How could he possibly have drawn more attention to this ending? This passage has resonated in my mind for over two decades now. By announcing this so deliberately, I think he was quite explicitly leaving the way open for future works that would take place after Foundation and Earth. Asimov respects his readers enough to assume they're paying attention and know what he's up to. An excellent example is the change in tone, particularly with regard to sex, between his 1957 The Naked Sun (1956) and The Robots of Dawn (1983). Of course, a major cultural shift had taken place in the real world in the years that elapsed between the two publications, and the books reflected that - to the point where an event in the first novel was explicitly reinterpreted in the second novel as an orgasm! The discussions between Lije Bailey and Gladia Delmarre on this matter highlight to some extent why this should be so, but even without this, it's obvious to even the most tone-deaf reader that the emergence of sex as an Asimov theme had more to do with contemporary changes in the real history of twentieth century Earth than with any revolution in Spacer culture. As before, the alternatives are that either a) Isaac Asimov didn't know what he was doing, or b) that he knew exactly what he was doing and why, and assumed you would too. It also bears pointing out that option (b) is more in keeping with Asimov's famously transparent prose.

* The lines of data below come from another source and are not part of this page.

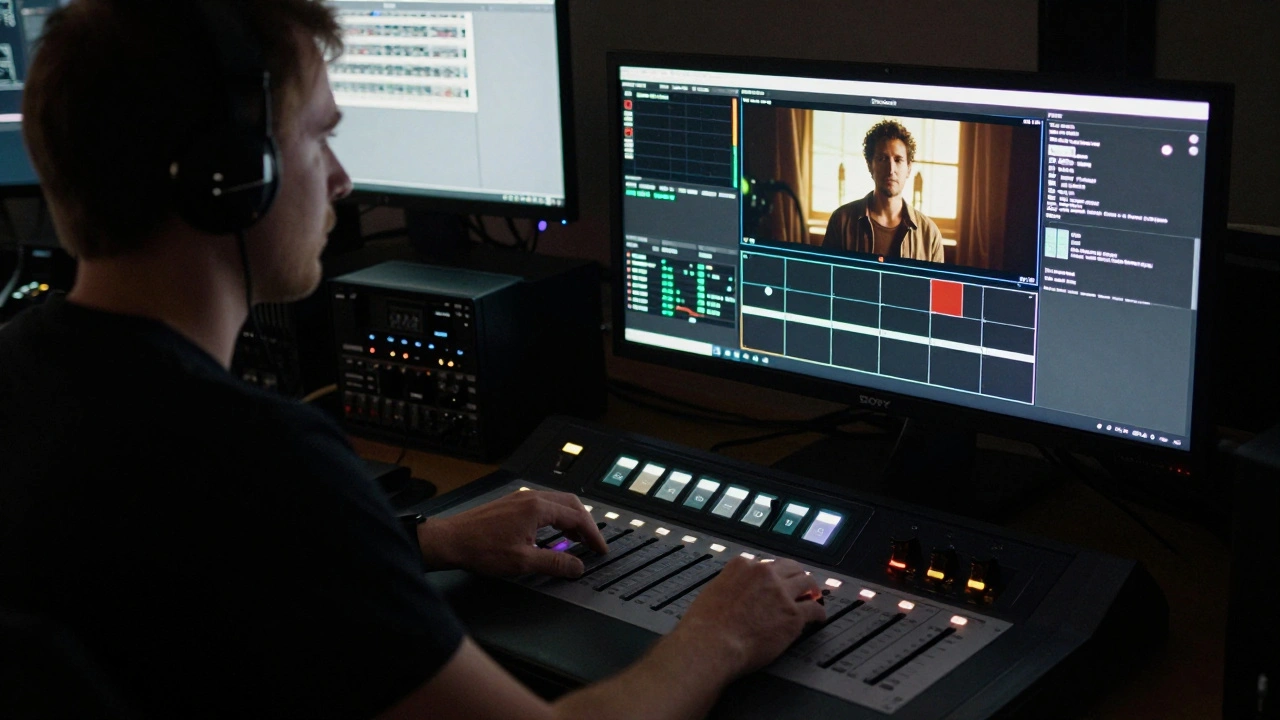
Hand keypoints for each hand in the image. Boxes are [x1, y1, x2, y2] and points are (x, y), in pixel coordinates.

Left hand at [419, 490, 608, 577]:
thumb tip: (576, 566)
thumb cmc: (480, 548)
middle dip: (585, 523)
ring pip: (556, 503)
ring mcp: (519, 498)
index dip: (592, 534)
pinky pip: (543, 505)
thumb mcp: (522, 561)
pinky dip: (556, 517)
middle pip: (570, 504)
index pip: (576, 517)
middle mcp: (530, 497)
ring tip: (577, 539)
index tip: (600, 548)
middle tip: (593, 543)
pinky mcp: (511, 504)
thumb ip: (554, 563)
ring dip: (571, 519)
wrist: (449, 541)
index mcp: (537, 508)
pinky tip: (553, 532)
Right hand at [675, 557, 824, 675]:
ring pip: (806, 582)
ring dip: (811, 590)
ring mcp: (781, 593)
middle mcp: (764, 574)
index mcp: (742, 566)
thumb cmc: (705, 625)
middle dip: (796, 575)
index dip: (773, 574)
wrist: (712, 643)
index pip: (766, 564)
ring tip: (813, 597)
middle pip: (790, 567)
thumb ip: (729, 586)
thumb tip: (736, 594)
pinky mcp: (793, 614)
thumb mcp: (712, 591)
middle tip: (800, 585)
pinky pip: (814, 608)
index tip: (776, 580)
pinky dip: (819, 613)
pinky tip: (818, 618)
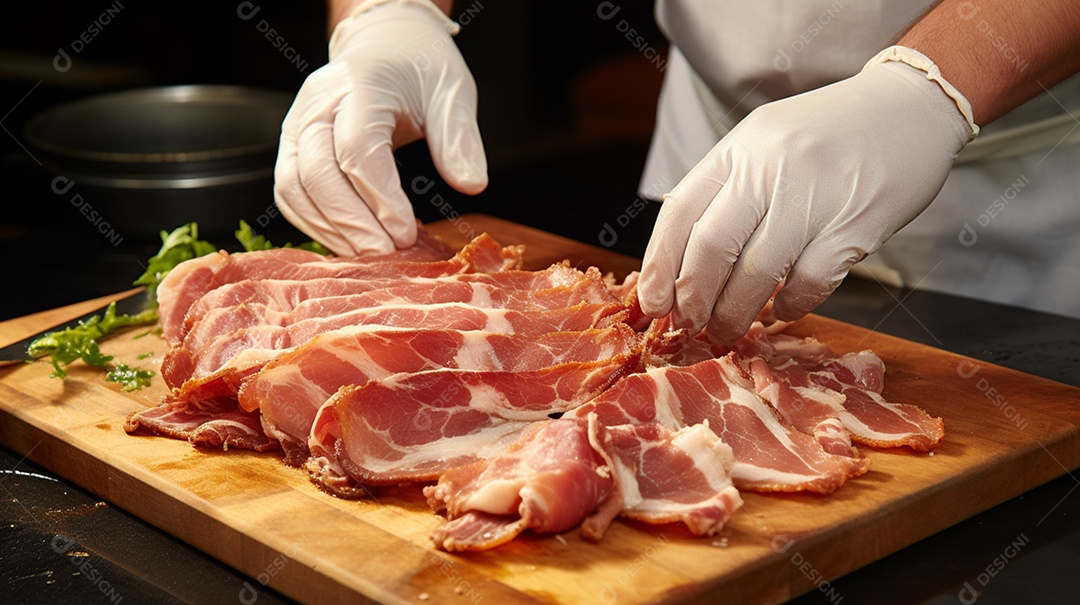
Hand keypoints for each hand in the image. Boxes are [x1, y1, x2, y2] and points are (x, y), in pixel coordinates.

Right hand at [275, 0, 486, 255]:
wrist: (385, 46)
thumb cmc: (419, 69)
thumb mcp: (452, 92)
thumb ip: (460, 138)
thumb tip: (471, 185)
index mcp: (361, 84)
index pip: (358, 149)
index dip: (380, 198)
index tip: (406, 234)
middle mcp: (318, 103)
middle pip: (317, 173)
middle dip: (352, 223)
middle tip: (385, 256)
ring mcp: (297, 125)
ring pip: (294, 187)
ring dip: (330, 230)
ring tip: (369, 257)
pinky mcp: (292, 147)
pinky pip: (290, 193)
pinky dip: (316, 224)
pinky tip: (348, 244)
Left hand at [638, 48, 976, 343]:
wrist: (912, 106)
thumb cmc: (831, 134)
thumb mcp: (764, 142)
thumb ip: (727, 189)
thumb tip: (683, 261)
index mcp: (739, 148)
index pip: (679, 213)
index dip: (658, 266)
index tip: (651, 303)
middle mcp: (769, 168)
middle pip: (710, 248)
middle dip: (692, 299)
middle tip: (689, 326)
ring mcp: (813, 194)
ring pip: (755, 273)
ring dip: (735, 314)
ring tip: (727, 332)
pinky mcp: (855, 222)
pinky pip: (809, 280)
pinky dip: (790, 305)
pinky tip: (783, 312)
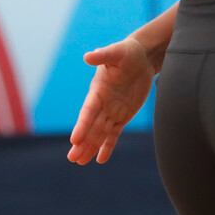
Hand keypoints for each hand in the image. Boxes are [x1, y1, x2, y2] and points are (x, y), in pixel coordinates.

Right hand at [66, 38, 156, 164]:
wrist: (141, 58)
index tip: (75, 140)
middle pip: (91, 127)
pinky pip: (114, 133)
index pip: (88, 111)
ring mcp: (112, 111)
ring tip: (80, 162)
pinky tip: (100, 159)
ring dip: (91, 147)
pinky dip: (108, 146)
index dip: (82, 125)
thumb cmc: (126, 52)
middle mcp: (102, 104)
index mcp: (97, 91)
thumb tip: (88, 56)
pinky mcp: (123, 116)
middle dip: (83, 142)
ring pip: (100, 133)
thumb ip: (103, 55)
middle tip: (73, 158)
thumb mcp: (116, 52)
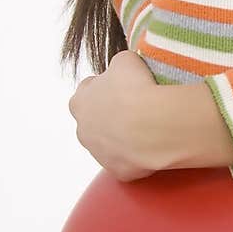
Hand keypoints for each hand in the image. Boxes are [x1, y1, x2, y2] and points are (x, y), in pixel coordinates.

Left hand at [68, 49, 161, 181]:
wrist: (152, 125)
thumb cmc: (136, 89)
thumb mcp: (125, 60)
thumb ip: (117, 65)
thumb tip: (121, 69)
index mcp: (79, 102)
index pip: (87, 91)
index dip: (106, 88)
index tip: (122, 87)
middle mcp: (83, 130)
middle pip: (95, 121)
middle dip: (111, 115)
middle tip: (134, 108)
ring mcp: (99, 153)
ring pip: (109, 144)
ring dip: (123, 137)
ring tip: (146, 127)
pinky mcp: (118, 170)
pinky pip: (128, 162)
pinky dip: (138, 156)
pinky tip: (152, 145)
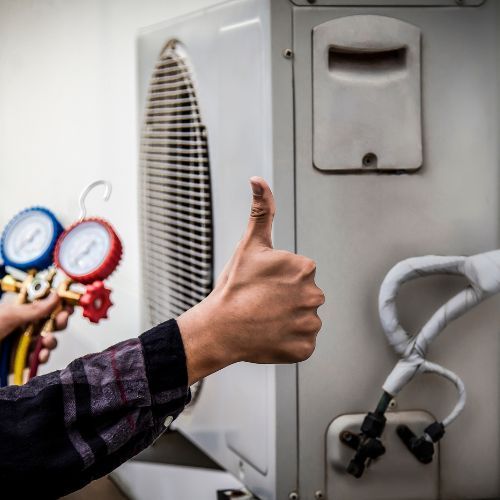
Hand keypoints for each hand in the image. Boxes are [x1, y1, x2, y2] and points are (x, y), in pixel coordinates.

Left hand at [0, 292, 72, 364]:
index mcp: (15, 310)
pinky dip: (43, 356)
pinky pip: (38, 357)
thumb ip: (33, 308)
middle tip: (60, 320)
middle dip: (57, 321)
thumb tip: (55, 297)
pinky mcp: (19, 360)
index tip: (67, 303)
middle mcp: (19, 325)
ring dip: (51, 340)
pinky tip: (40, 356)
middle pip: (48, 321)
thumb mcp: (7, 315)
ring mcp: (19, 343)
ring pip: (46, 339)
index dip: (56, 302)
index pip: (42, 303)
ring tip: (47, 341)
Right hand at [177, 177, 324, 384]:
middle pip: (304, 296)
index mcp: (305, 268)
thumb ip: (261, 210)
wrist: (218, 328)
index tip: (262, 285)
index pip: (299, 273)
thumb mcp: (249, 244)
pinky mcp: (306, 348)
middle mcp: (315, 295)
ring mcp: (310, 324)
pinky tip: (269, 335)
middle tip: (261, 303)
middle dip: (286, 299)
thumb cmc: (233, 286)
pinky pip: (302, 342)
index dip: (278, 279)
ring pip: (304, 319)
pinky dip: (288, 340)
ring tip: (264, 319)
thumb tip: (258, 180)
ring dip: (288, 320)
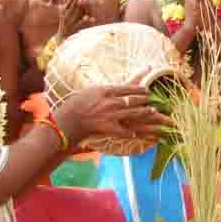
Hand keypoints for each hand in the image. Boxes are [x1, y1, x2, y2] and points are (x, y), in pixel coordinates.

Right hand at [53, 85, 169, 145]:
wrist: (67, 120)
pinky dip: (131, 132)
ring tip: (153, 111)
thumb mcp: (90, 91)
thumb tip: (112, 89)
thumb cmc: (75, 104)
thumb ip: (103, 90)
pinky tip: (137, 133)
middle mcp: (111, 102)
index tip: (147, 89)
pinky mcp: (109, 128)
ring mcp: (111, 115)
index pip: (127, 88)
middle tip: (153, 99)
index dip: (139, 89)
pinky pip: (124, 131)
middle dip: (145, 99)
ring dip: (144, 112)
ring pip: (133, 112)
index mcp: (106, 91)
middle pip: (133, 99)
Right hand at [58, 0, 92, 38]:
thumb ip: (66, 0)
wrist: (62, 38)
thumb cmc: (66, 23)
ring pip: (75, 13)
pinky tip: (88, 17)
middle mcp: (65, 15)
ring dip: (81, 6)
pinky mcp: (72, 29)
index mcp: (64, 11)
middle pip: (72, 5)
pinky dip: (83, 20)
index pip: (68, 1)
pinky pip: (78, 24)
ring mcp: (69, 22)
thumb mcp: (65, 11)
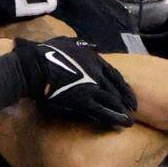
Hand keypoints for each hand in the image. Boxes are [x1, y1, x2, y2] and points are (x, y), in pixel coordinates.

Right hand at [14, 37, 137, 128]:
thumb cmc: (45, 52)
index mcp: (94, 59)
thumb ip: (81, 43)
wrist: (34, 66)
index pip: (114, 74)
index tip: (128, 93)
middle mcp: (97, 73)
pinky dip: (114, 118)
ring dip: (122, 112)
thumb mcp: (67, 41)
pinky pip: (102, 111)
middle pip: (116, 88)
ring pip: (112, 101)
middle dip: (126, 100)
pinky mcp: (83, 100)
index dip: (122, 85)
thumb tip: (91, 43)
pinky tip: (122, 125)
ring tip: (130, 121)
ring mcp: (91, 87)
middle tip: (133, 109)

Above: Janov Pelorat, shortly before his famed discovery of humanity's homeworld in the Sol system.
Why is there an early- and latter-day Asimov? Wimmer and Wilkins also make a comment about the difference between early and late Asimov; one of the stylistic differences is his interest in sexuality as discussed above. But this raises the question that there's a big gap in Asimov's fiction-writing in the 1960s and 70s; in his biography he even commented that at the time he feared his writing career was over and described the stylistic changes that overtook the genre as "un-Asimovian". Has anyone ever done a graphic presentation of Asimov's prodigious output? (Hint hint. Someone else do it. Not me.)
The two best works from the Foundation universe that you haven't read: Psychohistorical Crisis and The Currents of Space. Yes, Psychohistorical Crisis is apocryphal to the canon, but it's an outstanding work in its own right, discussed more at length here. The Currents of Space is a proto-Imperial-era work which manipulates setting to turn a familiar injustice on its head, and here dark-skinned people are oppressing light-skinned people. In the 1950s this may have been a more striking work than today, but it's still pleasant to see someone using setting-manipulation for allegorical ends in the genre that's best-suited for exactly that. If your genre allows you to change most of the elements of literature from constants into variables and you don't do it (consciously or otherwise) then you're just going through the motions. Asimov certainly was not.
Of interest: The real-life Hari Seldon? Peter Turchin's work is worth a look; He even has a book with math specifically about the fall of empires. If he is suddenly exiled to Easter Island and starts a university there, start worrying.